## Provided text
* * * * * * *

This time (regarding Dave Taylor's column the January 2013 issue), I have a comment of my own. When attempting to shuffle a deck of cards, why not just use one of the well-known shuffle algorithms? Then, there is no need to worry about picking a card for the second (or third) time on reaching the end of the deck. Here is a piece of code for the Fisher-Yates algorithm, courtesy of Wikipedia:


for ((i=0;i<52;i++))
for ((i=51; i>0; i-- ))
rand=$(( $RANDOM % (i+1) ))
tmp=${deck[i]} deck[i]=${deck[rand]} deck[rand]=$tmp
echo ${deck[@]}

I'm sure this can be improved, but you get the idea.

dik harris

Dave Taylor replies: Thanks for your note and sample code. It's ironic that when I was in college studying for my degree in computer science I complained about having to re-invent the wheel when Knuth's The Art of Computer Programming was on my shelf and had tons of great algorithms. Zoom forward, and now I'm re-inventing the wheel in every column rather than looking for optimal results.

But here's the thing: while the code you sent me might be a good “shuffle”, it's completely obfuscated, and since my primary goal with the Work the Shell column is to explain and explore the concepts underlying good script writing, using a 12-line block of complex code seems counter-productive.

I'll simply suggest we publish your letter and my response and see how the rest of the reader community feels about the subject.


I've been thinking of getting a Raspberry Pi to make a digital video-capture device for our wood-turning chapter (BAW). We currently use an old tape video camera. Then we have to transfer from tape to a PC, edit the video and produce it. We have two small cameras attached to tripods and can switch back and forth between them to show the demo on a 46" flatscreen so everyone watching the demo, up to 40 people, can see it better. But, when making a video, we have only the one camera! We sure would like to improve the process. What do you think?


Shawn Powers replies: I like the idea of using a little Pi device, but I worry it might not have the processing horsepower to process and store video. You might consider a couple decent USB Webcams with long cables connected to a single beefy computer. Either solution sounds more fun than video tape, however, so I think you're headed in the right direction!

WiFi Analyzer

I have a picture of Tux alongside the Android robot on the outside of my cubicle. The going joke in the office is that I can analyze the Wi-Fi with my phone, but my co-engineers cannot because they all have iOS. Another good app is WiFi Map Maker by Dave McKellar. It really helped me figure out which neighbor is flooding my house with his Wi-Fi signal. Thanks for the article and good work.


Shawn Powers replies: I love that app too! I've never had a good enough GPS signal indoors to use it very well. Your scenario sounds perfect. I'm glad it worked for you.

Memorable Password Generator

After reading this XKCD comic about developing easy-to-remember, hard-to-crack passwords: xkcd.com/936, I stumbled upon this page for manually generating a strong password with six-sided die: world.std.com/~reinhold/diceware.html.

Now, rolling a bunch of die to select a password is rather cumbersome (I'm not a table-top RPG geek), so I developed a script that will select any number of words (by default, five) and select a pseudo-random list of words from the Diceware word list (see the article linked above for the list):


# Copyright © 2012, Trey Blancher
# Licensed under a Creative Commons Attribution-ShareAlike
# 3.0 Unported license.

* * * * * * *

## Raw data
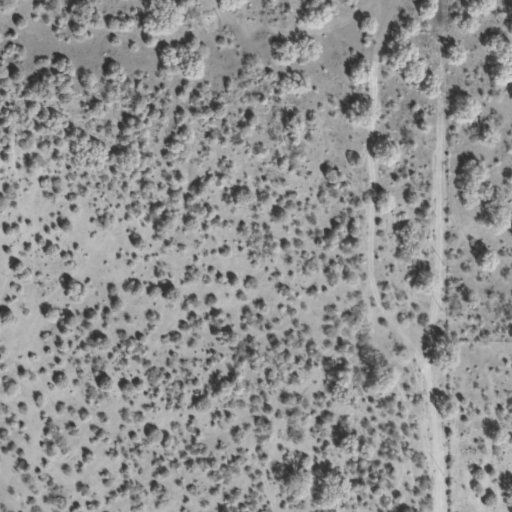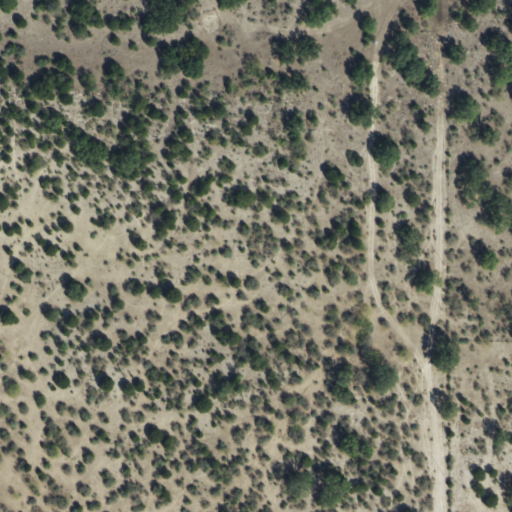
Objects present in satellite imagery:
road: (395, 269)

* * * * * * *

## Exercises to complete
1: In the reader letters, which app helped a writer figure out which neighbor was flooding the house with a Wi-Fi signal?
2: Write the next part of the reader letters, picking up after the license comment in the password script.

## Outputs
1: WiFi Map Maker by Dave McKellar

2:
# Inspired by XKCD
# http://xkcd.com/936/
# adapted from Diceware's Passphrase table-top generator
# http://world.std.com/~reinhold/diceware.html

while getopts "f:n:" opt; do
    case $opt in
            f) # Process file argument
                    #echo "File argument passed:  $OPTARG" >&2

            n) # Process number argument
                    #echo "Number argument passed:  $OPTARG" >&2

            \?) echo "Invalid option: -$OPTARG" >&2
                      echo "usage:  $0 [-f <word list>] [-n <number 
                      ↪of words in passphrase>]" >&2
                            exit 1

if [ -z $WORDLIST ]; then
  # Default word list comes from Diceware (see above link)

if [ -z $NUM ]; then

#echo "$0 -f $WORDLIST -n $NUM" >&2

# Algorithm uses six-sided die

# Initialize RANDOM variable

for ((i=1;i<=$NUM;i++));
    for d in {1..5} # five digits per word in master list
            WORD+=$(($(($RANDOM % $D))+1))
    grep $WORD $WORDLIST | awk '{print $2}' | awk '{ printf "%s ", $0

This script lets you choose how many words you want in your generated password and uses some tips on shell programming from Dave Taylor. There probably are better ways to do what I've done here, but this works for me. I use it any time I need a password I can remember (without writing it down or storing it in a password manager).


Shawn Powers replies: I love Randall Monroe. When I saw his comic (days after writing my column, of course), it made me think how silly passwords are in general. Your script sounds like a good idea to me. Thanks for sharing.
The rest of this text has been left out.